::: VORGEGEBENER TEXT :::

Bleiazid ist in kaltem Wasser unlöslich und gegen Wärme und Feuchtigkeit beständig. Beim langsamen Abkühlen aus heißen, wässrigen Lösungen entstehen lange Kristalle, die schon bei Zerbrechen unter Wasser detonieren. Deshalb wird bei der technischen Herstellung durch Zugabe von wenig Dextrin und Rühren die Bildung größerer Kristalle strikt vermieden. Sein Detonationspunkt liegt bei 350 °C. Hergestellt wird es durch eine Fällung von Natriumazid mit einer wasserlöslichen Bleisalz-Verbindung wie Bleiacetat. Bleiazid wird, in Mischung mit Bleitrinitroresorcinat, als Initialzünder verwendet. Letzteres dient zur Erhöhung der Funkenempfindlichkeit, da der Detonationspunkt des Azides hoch ist.

Silberazid

Silberazid ist im Gegensatz zu Bleiazid bei Lichteinwirkung deutlich instabiler und verfärbt sich in Analogie zur klassischen Photographie unter Verwendung von Silberhalogeniden schnell tiefviolett. Für Demonstrationsversuche ist es besser geeignet als Bleiazid, da es auch in heißem Wasser völlig unlöslich ist und sich immer in feinsten Kristallen abscheidet. Die Schlagempfindlichkeit ist nicht größer als beim Bleiazid. Durch den hohen Preis ist aber die Anwendungsmöglichkeit als technisch verwendeter Initialzünder sehr eingeschränkt.

Kupferazid

Kupferazid ist extrem brisant und explodiert oft schon bei Berührung. Es findet daher keine technische Anwendung und ist auch als Initialzünder ungeeignet.

:::

• [IHRE AUFGABE] Aktualisieren Sie im Text über Azide den Abschnitt, der mit „Bleiazid ist in“ beginnt und sich bis einschließlich „Azides hoch ist.“ fortsetzt. Ersetzen Sie dabei „Bleiacetat“ durch „Bleinitrat“.

::: NACHSTEHENDE AUFLISTUNG :::

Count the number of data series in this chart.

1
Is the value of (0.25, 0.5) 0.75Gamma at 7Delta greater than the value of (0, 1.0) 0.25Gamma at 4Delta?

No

:::

• [LÖSUNG DER AUFGABE]
Bleiazid ist in kaltem Wasser unlöslich und gegen Wärme und Feuchtigkeit beständig. Beim langsamen Abkühlen aus heißen, wässrigen Lösungen entstehen lange Kristalle, die schon bei Zerbrechen unter Wasser detonieren. Deshalb wird bei der technischen Herstellung durch Zugabe von wenig Dextrin und Rühren die Bildung größerer Kristalle strikt vermieden. Sein Detonationspunkt liegt bei 350 °C. Hergestellt wird es durch eine Fällung von Natriumazid mit einer wasserlöslichen Bleisalz-Verbindung wie Bleinitrat. Bleiazid wird, in Mischung mit Bleitrinitroresorcinat, als Initialzünder verwendet. Letzteres dient zur Erhöhung der Funkenempfindlichkeit, da der Detonationspunkt des Azides hoch ist.